One other point should be made in connection with the fourth objective. Daniel 2:37 says that the God of heaven gives dominion to Nebuchadnezzar, but not forever. Three other kingdoms follow his. Moreover, verse 38 limits Nebuchadnezzar’s rule to humans, beasts, and birds -creatures that dwell on earth. Verse 39 even explicitly says that the third kingdom will rule over all the earth. None of the four kingdoms, however, rules over heaven. So then, Daniel 2 contrasts the human kingdoms of earth and God’s kingdom of heaven (Pennington 2009:272). That focus is especially seen in Matthew’s preference for the phrase kingdom of heaven instead of kingdom of God.6Mark 1:15 reports that Jesus began his ministry during the Roman Empire by proclaiming, ‘The time has come; the kingdom of God is at hand’. Curiously, Matthew 4:17 (a parallel verse) and other verses in Matthew refer to the kingdom of God as the kingdom of heaven. According to Pennington (2009:289-290, 320-321), the writer of Matthew did not use a ‘reverential circumlocution’ to avoid direct reference to God (as was done in the literature of the Second Temple Judaism) but, instead, applied to Jesus the contrast in Daniel 2 between the human kingdoms of earth and the divine kingdom of heaven. This contrast involves not only ontology (Jesus in contrast to the kings in Daniel 2 is more than human) but also ethics (Jesus’ reign is characterised by righteousness). Pennington (2009:209) says, ‘He [Matthew] is crafting a sharp distinction between two realms: one represented by the earthly world and its unrighteous inhabitants and the other by God’, who, of course, embodies righteousness and sends his eternal Son in human dress. The Son in his deity shares the attribute of righteousness and then reflects it as the image of God in his humanity. Each person, then, must make a decision about serving one of two possible masters (Mt 6:24), and the outcomes in terms of conduct and consequences could not be starker.
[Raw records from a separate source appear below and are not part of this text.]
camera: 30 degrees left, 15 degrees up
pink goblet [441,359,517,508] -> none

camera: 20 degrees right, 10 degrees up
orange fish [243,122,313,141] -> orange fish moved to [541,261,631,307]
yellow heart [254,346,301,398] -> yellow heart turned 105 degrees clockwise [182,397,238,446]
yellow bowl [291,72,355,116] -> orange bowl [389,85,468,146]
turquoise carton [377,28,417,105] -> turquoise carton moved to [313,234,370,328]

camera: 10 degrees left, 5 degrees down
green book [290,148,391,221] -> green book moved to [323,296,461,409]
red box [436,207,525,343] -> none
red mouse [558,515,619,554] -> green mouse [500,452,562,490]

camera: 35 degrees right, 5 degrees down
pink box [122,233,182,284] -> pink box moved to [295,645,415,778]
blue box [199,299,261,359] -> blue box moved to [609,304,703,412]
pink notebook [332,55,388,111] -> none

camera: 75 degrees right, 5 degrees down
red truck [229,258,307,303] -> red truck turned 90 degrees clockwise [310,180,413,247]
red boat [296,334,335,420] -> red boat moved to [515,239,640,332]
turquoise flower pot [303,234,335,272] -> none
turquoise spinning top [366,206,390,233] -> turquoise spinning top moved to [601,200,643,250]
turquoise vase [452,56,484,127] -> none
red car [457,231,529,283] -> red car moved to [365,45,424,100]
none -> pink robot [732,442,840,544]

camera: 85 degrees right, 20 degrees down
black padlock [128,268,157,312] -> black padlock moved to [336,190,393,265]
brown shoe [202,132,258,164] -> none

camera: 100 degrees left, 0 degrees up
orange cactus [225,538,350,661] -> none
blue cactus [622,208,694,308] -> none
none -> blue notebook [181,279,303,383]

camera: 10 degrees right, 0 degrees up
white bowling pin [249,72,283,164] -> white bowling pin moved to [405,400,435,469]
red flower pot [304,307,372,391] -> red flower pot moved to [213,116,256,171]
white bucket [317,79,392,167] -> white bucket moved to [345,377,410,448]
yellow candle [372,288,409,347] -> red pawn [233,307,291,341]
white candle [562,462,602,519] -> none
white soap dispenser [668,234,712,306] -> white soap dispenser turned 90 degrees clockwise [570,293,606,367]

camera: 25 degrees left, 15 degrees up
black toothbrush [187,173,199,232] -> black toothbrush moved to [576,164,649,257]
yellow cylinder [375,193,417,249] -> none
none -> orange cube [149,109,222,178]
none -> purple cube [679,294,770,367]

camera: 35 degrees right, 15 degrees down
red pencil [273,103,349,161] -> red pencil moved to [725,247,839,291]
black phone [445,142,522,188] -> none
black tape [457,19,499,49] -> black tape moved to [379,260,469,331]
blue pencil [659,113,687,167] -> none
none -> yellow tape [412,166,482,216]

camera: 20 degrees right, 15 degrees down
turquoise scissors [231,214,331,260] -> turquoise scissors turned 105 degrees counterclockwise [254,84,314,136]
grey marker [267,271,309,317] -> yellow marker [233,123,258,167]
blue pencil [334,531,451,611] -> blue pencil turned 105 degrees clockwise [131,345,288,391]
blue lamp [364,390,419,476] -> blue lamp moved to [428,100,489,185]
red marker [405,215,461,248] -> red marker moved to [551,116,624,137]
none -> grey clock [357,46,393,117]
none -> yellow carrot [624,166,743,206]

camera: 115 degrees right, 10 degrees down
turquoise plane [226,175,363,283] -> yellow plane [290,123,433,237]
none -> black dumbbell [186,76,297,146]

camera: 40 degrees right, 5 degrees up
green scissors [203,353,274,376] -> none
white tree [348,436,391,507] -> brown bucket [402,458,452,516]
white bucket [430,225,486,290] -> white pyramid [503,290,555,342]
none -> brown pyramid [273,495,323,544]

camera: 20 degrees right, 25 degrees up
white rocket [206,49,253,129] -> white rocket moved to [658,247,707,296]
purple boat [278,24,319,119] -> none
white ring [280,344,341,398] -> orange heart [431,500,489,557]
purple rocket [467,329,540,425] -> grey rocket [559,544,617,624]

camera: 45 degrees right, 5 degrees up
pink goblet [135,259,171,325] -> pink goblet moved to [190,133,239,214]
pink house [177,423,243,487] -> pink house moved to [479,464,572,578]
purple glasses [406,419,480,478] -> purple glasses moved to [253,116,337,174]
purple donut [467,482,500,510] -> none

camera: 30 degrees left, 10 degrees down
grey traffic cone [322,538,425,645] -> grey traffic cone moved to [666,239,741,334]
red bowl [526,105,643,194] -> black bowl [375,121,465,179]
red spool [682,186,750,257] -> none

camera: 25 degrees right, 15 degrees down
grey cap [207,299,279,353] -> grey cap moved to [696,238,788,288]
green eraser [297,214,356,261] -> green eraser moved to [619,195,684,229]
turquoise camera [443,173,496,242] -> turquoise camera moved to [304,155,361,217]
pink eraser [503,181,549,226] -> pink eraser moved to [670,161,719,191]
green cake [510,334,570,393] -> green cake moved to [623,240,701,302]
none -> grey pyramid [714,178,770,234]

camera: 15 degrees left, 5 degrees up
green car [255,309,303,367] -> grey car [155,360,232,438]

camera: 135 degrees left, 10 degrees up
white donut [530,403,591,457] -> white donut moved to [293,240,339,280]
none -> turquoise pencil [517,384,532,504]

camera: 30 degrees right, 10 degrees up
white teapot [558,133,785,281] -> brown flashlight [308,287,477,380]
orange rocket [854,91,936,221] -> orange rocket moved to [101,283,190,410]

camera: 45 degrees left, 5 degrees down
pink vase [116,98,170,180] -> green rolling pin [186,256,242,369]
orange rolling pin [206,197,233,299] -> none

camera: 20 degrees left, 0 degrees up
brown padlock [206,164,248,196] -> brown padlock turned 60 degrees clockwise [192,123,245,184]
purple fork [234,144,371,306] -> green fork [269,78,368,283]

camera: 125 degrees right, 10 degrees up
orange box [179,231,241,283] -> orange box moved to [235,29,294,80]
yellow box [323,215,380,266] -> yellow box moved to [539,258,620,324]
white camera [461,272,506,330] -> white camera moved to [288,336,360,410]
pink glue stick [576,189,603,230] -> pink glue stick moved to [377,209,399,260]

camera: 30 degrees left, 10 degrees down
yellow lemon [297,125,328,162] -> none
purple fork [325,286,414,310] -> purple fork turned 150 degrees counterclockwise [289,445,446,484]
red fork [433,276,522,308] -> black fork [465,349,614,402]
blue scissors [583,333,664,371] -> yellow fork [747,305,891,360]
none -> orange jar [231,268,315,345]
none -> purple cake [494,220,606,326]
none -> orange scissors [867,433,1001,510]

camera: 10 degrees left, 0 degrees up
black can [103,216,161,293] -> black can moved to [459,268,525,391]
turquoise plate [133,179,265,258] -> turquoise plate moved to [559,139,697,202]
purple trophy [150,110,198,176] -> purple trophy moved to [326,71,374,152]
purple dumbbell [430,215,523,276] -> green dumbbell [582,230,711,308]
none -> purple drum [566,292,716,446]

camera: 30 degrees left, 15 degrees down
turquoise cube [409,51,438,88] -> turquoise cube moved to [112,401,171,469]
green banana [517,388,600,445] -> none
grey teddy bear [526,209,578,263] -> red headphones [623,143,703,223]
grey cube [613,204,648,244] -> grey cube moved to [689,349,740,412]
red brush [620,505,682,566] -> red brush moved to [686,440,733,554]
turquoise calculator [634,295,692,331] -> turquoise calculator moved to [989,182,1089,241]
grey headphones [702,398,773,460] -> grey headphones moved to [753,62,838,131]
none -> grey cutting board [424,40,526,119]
At this point, it is hard not to think that Matthew’s contrast between heaven and earth constitutes his way of distinguishing between the two ages that characterise New Testament eschatology as a whole (e.g. Gl 1:4).7 Although Pennington (2009:334) prefers to speak of two realms – an earthly realm (characterised by disobedience to God’s commands) and a heavenly realm (characterised by willing submission to King Jesus) that remain in tension until the eschaton – he recognises that Matthew is aware of moral duality (good versus evil) and eschatological duality (this age and the age to come). Whereas human kingdoms represent this present evil age that lives without reference to God and so suffers the deleterious consequences of unrighteous thought and conduct, the kingdom of heaven has to do with the age to come that irrupts into this present evil age through the person and work of God’s incarnate Son. These two incompatible ages run concurrently between the first and second comings of Jesus until God’s kingdom and king overthrow the evil regimes of human history and cause righteousness to prevail in human hearts and upon the earth -the fourth objective of Daniel 9:24.